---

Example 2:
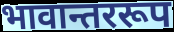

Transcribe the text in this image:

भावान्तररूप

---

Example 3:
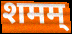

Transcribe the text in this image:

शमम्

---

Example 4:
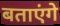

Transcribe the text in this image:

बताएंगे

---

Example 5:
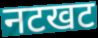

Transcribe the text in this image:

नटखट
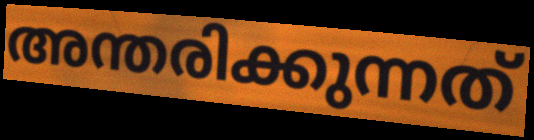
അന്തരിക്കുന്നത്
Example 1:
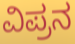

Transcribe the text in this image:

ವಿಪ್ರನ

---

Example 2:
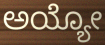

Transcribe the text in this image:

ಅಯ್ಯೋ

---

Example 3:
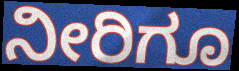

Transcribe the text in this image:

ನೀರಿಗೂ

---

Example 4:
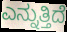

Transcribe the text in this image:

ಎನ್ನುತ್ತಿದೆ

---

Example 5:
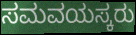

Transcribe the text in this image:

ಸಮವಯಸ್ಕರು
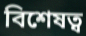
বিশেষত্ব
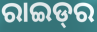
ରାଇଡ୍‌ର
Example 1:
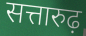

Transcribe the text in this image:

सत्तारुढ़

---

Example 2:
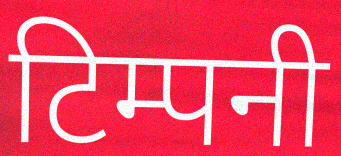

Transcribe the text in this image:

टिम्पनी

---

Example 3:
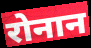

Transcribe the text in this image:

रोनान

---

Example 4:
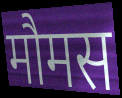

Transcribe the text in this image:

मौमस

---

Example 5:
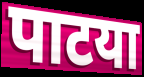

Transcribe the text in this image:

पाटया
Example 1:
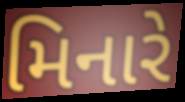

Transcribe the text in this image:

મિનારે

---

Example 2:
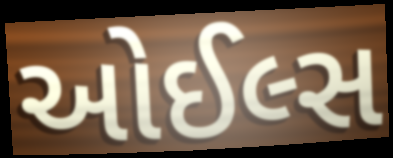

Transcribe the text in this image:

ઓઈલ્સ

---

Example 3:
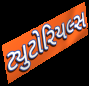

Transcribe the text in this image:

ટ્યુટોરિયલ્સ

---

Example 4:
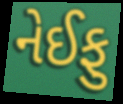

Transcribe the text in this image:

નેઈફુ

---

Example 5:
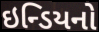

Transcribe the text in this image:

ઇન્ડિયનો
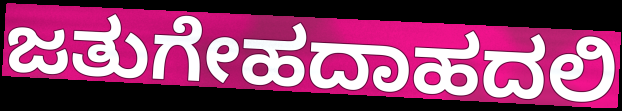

########

— What to work on —
Taking each record in turn, retype it exactly and drop any picture.

— Written reply —
---

Example 2:

Transcribe the text in this image:

भावान्तररूप

---

Example 3:

Transcribe the text in this image:

शमम्

---

Example 4:

Transcribe the text in this image:

बताएंगे

---

Example 5:

Transcribe the text in this image:

नटखट
അന്തരിക്കുന്നത്
Example 1:

Transcribe the text in this image:

ವಿಪ್ರನ

---

Example 2:

Transcribe the text in this image:

ಅಯ್ಯೋ

---

Example 3:

Transcribe the text in this image:

ನೀರಿಗೂ

---

Example 4:

Transcribe the text in this image:

ಎನ್ನುತ್ತಿದೆ

---

Example 5:

Transcribe the text in this image:

ಸಮವಯಸ್ಕರು
বিশেষত্ব
ରାଇଡ୍‌ର
Example 1:

Transcribe the text in this image:

सत्तारुढ़

---

Example 2:

Transcribe the text in this image:

टिम्पनी

---

Example 3:

Transcribe the text in this image:

रोनान

---

Example 4:

Transcribe the text in this image:

मौमस

---

Example 5:

Transcribe the text in this image:

पाटया
Example 1:

Transcribe the text in this image:

મિનારે

---

Example 2:

Transcribe the text in this image:

ઓઈલ્સ

---

Example 3:

Transcribe the text in this image:

ટ્યુટોરિયલ્સ

---

Example 4:

Transcribe the text in this image:

નેઈફુ

---

Example 5:

Transcribe the text in this image:

ઇન્ડિયનો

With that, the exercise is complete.